Cinta stepped towards his head, his presence surprisingly possessive as he rested his hand on Rol’s shoulder and Rol watched his father turn a cold stare to the princess. “He needs to rest. The healers said that would be best for his health.”
“Father!”
“He’s right, Rol. I should not keep you.”
She made to rise, and he gripped her hand where she held on to him.
“It was my honor, my lady, to serve you.”
The way she inclined her head was regal and polite, an offering of acceptance, nothing more.
The way she lingered, didn’t pull away from his hold…
Cinta cleared his throat.
Rol blinked, not having realized he’d become lost in the argent stare of the princess.
“If you have need of anything, send for me, and I’ll come.”

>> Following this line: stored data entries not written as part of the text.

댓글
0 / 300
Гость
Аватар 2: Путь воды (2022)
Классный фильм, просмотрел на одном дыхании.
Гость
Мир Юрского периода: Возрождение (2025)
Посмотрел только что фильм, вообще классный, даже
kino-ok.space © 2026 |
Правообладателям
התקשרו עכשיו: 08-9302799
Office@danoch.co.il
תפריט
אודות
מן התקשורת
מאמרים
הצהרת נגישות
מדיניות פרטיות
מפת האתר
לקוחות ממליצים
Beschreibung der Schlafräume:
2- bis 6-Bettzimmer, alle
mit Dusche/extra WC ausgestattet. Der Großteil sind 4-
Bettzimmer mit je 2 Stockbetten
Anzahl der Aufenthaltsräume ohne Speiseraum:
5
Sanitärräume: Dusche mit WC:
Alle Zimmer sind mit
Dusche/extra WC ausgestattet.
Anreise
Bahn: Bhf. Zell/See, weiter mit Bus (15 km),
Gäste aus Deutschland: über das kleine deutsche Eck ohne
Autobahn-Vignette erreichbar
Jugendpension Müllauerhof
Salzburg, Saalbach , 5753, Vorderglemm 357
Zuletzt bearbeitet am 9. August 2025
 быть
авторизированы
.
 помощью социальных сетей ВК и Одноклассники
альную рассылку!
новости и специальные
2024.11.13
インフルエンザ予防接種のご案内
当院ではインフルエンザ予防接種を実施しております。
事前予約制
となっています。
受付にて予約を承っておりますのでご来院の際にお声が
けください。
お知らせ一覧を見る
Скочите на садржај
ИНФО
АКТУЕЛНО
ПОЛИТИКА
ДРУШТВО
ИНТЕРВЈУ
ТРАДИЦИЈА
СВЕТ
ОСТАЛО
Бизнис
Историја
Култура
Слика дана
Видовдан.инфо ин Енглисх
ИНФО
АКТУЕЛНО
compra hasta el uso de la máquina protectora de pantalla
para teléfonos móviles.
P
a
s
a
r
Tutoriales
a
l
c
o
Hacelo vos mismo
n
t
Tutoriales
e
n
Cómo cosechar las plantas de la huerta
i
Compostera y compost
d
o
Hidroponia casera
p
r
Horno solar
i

That she directed the statement to him was improper in the extreme. A princess serving at the whims of a commoner, outrageous.
That her sincerity was undisputed…
They ignored the old baker’s inhale at her words.
She’d spoken them to Rol alone, not his father, nor any other in the room guarding their desires.
“You honor me.”
She hesitated, sitting before him, an arms distance separating them from where he reclined in the center of the small bed and she at his side.